Heu - Futter für Pferd und Vieh

Heuernte bei drohendem Gewitter (Rudolf Koller, 1854)

Die intensive Milchwirtschaftsbetriebe sind auf grosse Weideflächen angewiesen. Die Wiesen werden zur Beweidung mit Kühen und zum Mähen von Gras genutzt. Für die Versorgung der Tiere, die den Winter in den Ställen verbrachten, war das Heu die wichtigste Nahrungsgrundlage.

Das Mähen des Grases wurde bis weit in die zweite Hälfte des 19. Jahrhunderts, ja sogar bis ins 20. Jahrhundert, mit der Sense durchgeführt, wobei ein guter Mäher einen halben Hektar pro Tag mähen konnte. Wie beim Getreide löste der Balkenmäher, mit dem man 3 bis 4 Hektar pro Tag mähen konnte, die mühsame Handarbeit ab.
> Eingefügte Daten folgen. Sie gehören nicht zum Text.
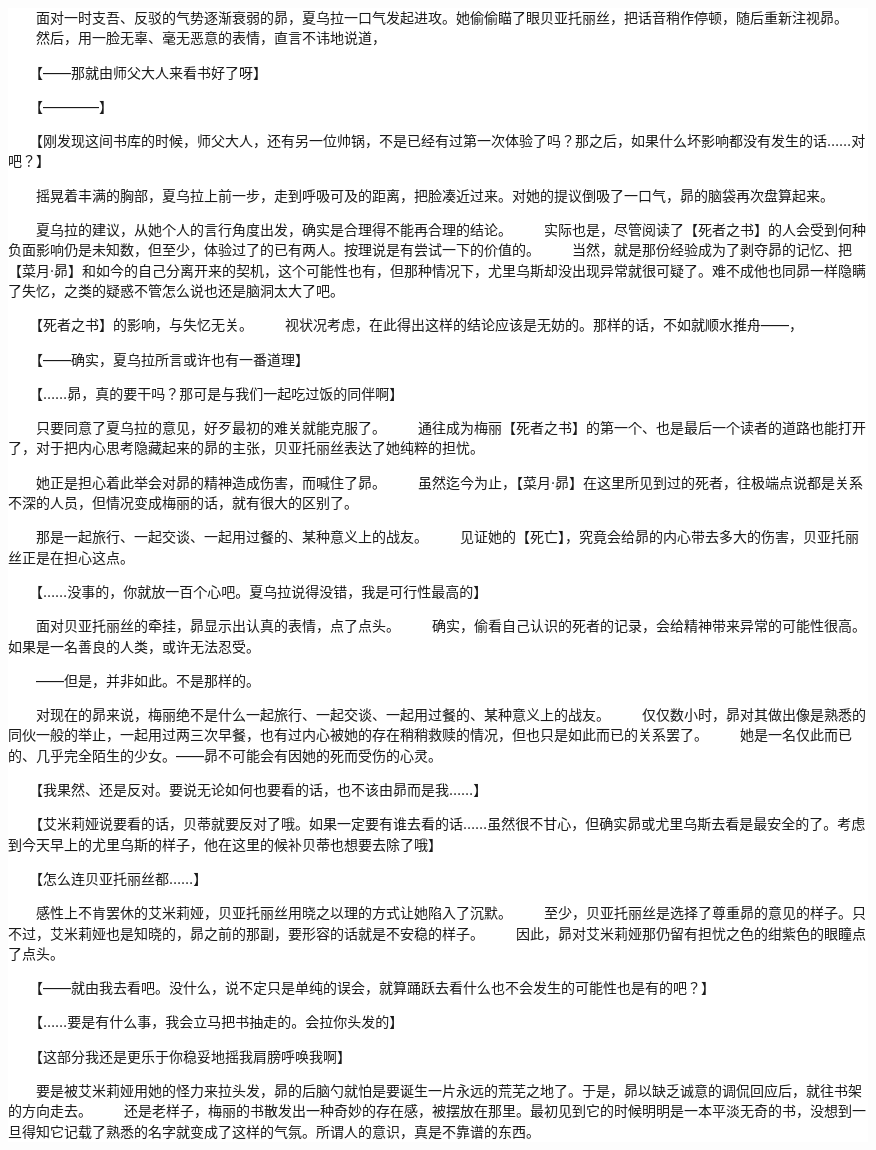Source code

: 　　面对一时支吾、反驳的气势逐渐衰弱的昴，夏乌拉一口气发起进攻。她偷偷瞄了眼贝亚托丽丝，把话音稍作停顿，随后重新注视昴。
　　然后，用一脸无辜、毫无恶意的表情，直言不讳地说道，

　　【——那就由师父大人来看书好了呀】

　　【————】

　　【刚发现这间书库的时候，师父大人，还有另一位帅锅，不是已经有过第一次体验了吗？那之后，如果什么坏影响都没有发生的话……对吧？】

　　摇晃着丰满的胸部，夏乌拉上前一步，走到呼吸可及的距离，把脸凑近过来。对她的提议倒吸了一口气，昴的脑袋再次盘算起来。

　　夏乌拉的建议，从她个人的言行角度出发，确实是合理得不能再合理的结论。
　　实际也是，尽管阅读了【死者之书】的人会受到何种负面影响仍是未知数，但至少，体验过了的已有两人。按理说是有尝试一下的价值的。
　　当然，就是那份经验成为了剥夺昴的记忆、把【菜月·昴】和如今的自己分离开来的契机，这个可能性也有，但那种情况下，尤里乌斯却没出现异常就很可疑了。难不成他也同昴一样隐瞒了失忆，之类的疑惑不管怎么说也还是脑洞太大了吧。

　　【死者之书】的影响，与失忆无关。
　　视状况考虑，在此得出这样的结论应该是无妨的。那样的话，不如就顺水推舟——，

　　【——确实，夏乌拉所言或许也有一番道理】

　　【……昴，真的要干吗？那可是与我们一起吃过饭的同伴啊】

　　只要同意了夏乌拉的意见，好歹最初的难关就能克服了。
　　通往成为梅丽【死者之书】的第一个、也是最后一个读者的道路也能打开了，对于把内心思考隐藏起来的昴的主张，贝亚托丽丝表达了她纯粹的担忧。

　　她正是担心着此举会对昴的精神造成伤害，而喊住了昴。
　　虽然迄今为止，【菜月·昴】在这里所见到过的死者，往极端点说都是关系不深的人员，但情况变成梅丽的话，就有很大的区别了。

　　那是一起旅行、一起交谈、一起用过餐的、某种意义上的战友。
　　见证她的【死亡】，究竟会给昴的内心带去多大的伤害，贝亚托丽丝正是在担心这点。

　　【……没事的，你就放一百个心吧。夏乌拉说得没错，我是可行性最高的】

　　面对贝亚托丽丝的牵挂，昴显示出认真的表情，点了点头。
　　确实，偷看自己认识的死者的记录，会给精神带来异常的可能性很高。如果是一名善良的人类，或许无法忍受。

　　——但是，并非如此。不是那样的。

　　对现在的昴来说，梅丽绝不是什么一起旅行、一起交谈、一起用过餐的、某种意义上的战友。
　　仅仅数小时，昴对其做出像是熟悉的同伙一般的举止，一起用过两三次早餐，也有过内心被她的存在稍稍救赎的情况，但也只是如此而已的关系罢了。
　　她是一名仅此而已的、几乎完全陌生的少女。——昴不可能会有因她的死而受伤的心灵。

　　【我果然、还是反对。要说无论如何也要看的话，也不该由昴而是我……】

　　【艾米莉娅说要看的话，贝蒂就要反对了哦。如果一定要有谁去看的话……虽然很不甘心，但确实昴或尤里乌斯去看是最安全的了。考虑到今天早上的尤里乌斯的样子，他在这里的候补贝蒂也想要去除了哦】

　　【怎么连贝亚托丽丝都……】

　　感性上不肯罢休的艾米莉娅，贝亚托丽丝用晓之以理的方式让她陷入了沉默。
　　至少，贝亚托丽丝是选择了尊重昴的意见的样子。只不过，艾米莉娅也是知晓的，昴之前的那副，要形容的话就是不安稳的样子。
　　因此，昴对艾米莉娅那仍留有担忧之色的绀紫色的眼瞳点了点头。

　　【——就由我去看吧。没什么，说不定只是单纯的误会，就算踊跃去看什么也不会发生的可能性也是有的吧？】

　　【……要是有什么事，我会立马把书抽走的。会拉你头发的】

　　【这部分我还是更乐于你稳妥地摇我肩膀呼唤我啊】

　　要是被艾米莉娅用她的怪力来拉头发，昴的后脑勺就怕是要诞生一片永远的荒芜之地了。于是，昴以缺乏诚意的调侃回应后，就往书架的方向走去。
　　还是老样子，梅丽的书散发出一种奇妙的存在感，被摆放在那里。最初见到它的时候明明是一本平淡无奇的书，没想到一旦得知它记载了熟悉的名字就变成了这样的气氛。所谓人的意识，真是不靠谱的东西。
Nach dem Mähen müssen die Grasschwaden bald möglichst gewendet werden. Das geschah per Hand mit der Heugabel oder mit einem pferdegezogenen Gabelwender (Heuwender). Die dadurch erreichte Streuung und Belüftung des Grases liess es schnell zum Heu trocknen. Bei guter Witterung konnte schon bald mit dem Rechen oder pferdegezogenen Schwadenwender das Heu in Reihen (Maden) gebracht werden.

Mit dem Pferdewagen fuhr man den Reihen entlang und man beförderte mit der Heugabel das Heu auf den Wagen, wo es gepackt und festgetreten wurde. War der Wagen voll, so legte man einen langen Balken übers Heu, den man mit Tauen festband, damit auf dem Heimweg nichts von der Fracht verloren ging.

Zuhause angekommen wurde es auf dem Heuboden aufgeschichtet.